Part of the reason is that school start times don’t match most teens’ natural rhythms, so they don’t fall asleep early enough on weekdays.
Teens who don’t get enough sleep can suffer from poor academic performance, poor organization, and poor decision-making. Teenagers do not have a fully formed frontal lobe, the part of the brain that controls impulses and judgment. Lack of sleep exacerbates these behaviors. As a result, they may make erroneous decisions regarding drug or alcohol use, drunken driving, sexual promiscuity, fighting or the use of weapons. And these behaviors can start in middle school, if not earlier.
In addition, sleep deprivation is directly linked to the development of high blood pressure, heart attack, and diabetes in adulthood. Lack of adequate sleep is also associated with childhood and adolescent obesity. Unwanted weight gain is caused by sleep deprivation through a complex series of mechanisms, including altered metabolism, sedentary lifestyle, and inappropriate dietary choices.
So how do you keep your teens and teens away from screens? It’s important to keep your goals realistic, and sometimes it’s helpful to start by focusing on just one goal. is.
Parents should prioritize sleep for the whole family and model good screen time habits. Caregivers too often send mixed messages regarding their screen time use, considering their own bad habits.

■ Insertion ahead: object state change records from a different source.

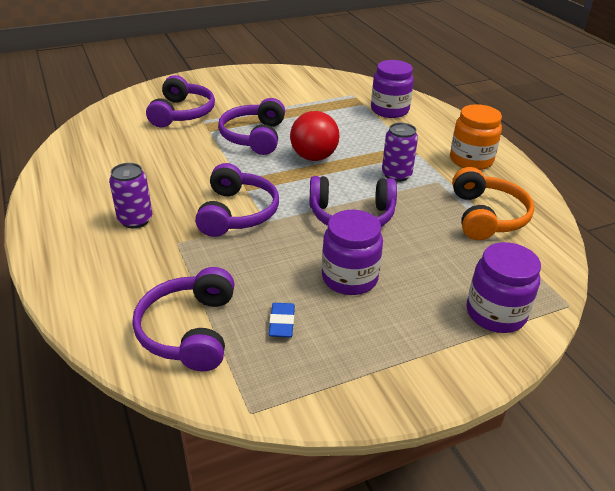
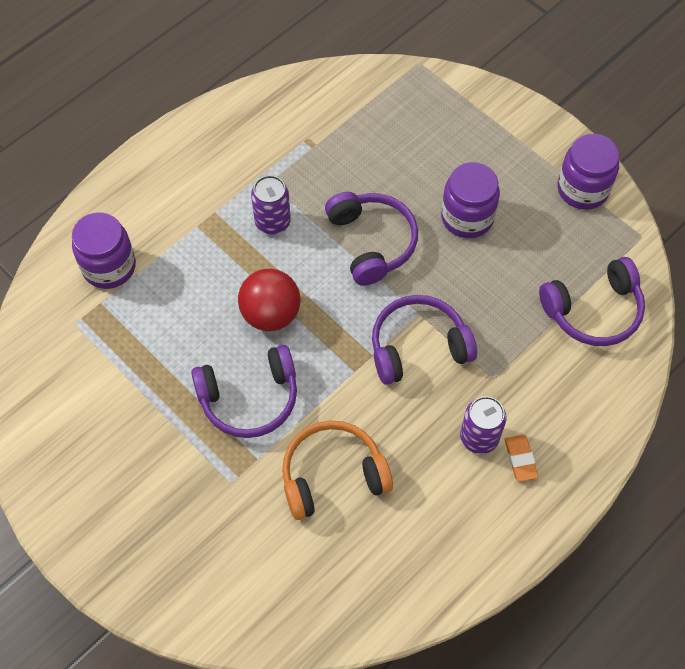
camera: 110 degrees left, 25 degrees up
purple headphones [146,75,215,128] -> none
blue eraser [269,303,295,337] -> none
orange jar [450,104,502,170] -> none
orange headphones [452,167,534,240] -> orange headphones moved to [282,420,393,520]
purple jar [467,242,541,333] -> purple jar moved to [557,134,620,210]
none -> orange eraser [505,435,538,482]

Ultimately, parents and caregivers need to recognize the warning signs of sleep deprivation and progressive mood and anxiety disorders. Seek professional help for sleep disorders, mental health issues, or both. Keep in mind that finding a mental health professional can take time.
When it comes to digital media, the American Academy of Pediatrics recommends avoiding screens for at least an hour before bed and not sleeping with devices on in your bedroom.
For older children who have to do their homework online, avoiding screen use right before bedtime can be nearly impossible. Additionally, this rule tends to lead to covert use of electronic devices.
So if the hour before bedtime is too harsh, start by avoiding media for 15 or even 30 minutes before bed. Or, if you want media as a compromise, try watching something passive like TV instead of using social media apps like Snapchat.
Note that you don’t have to do everything at once. Making incremental changes can make a big difference over time.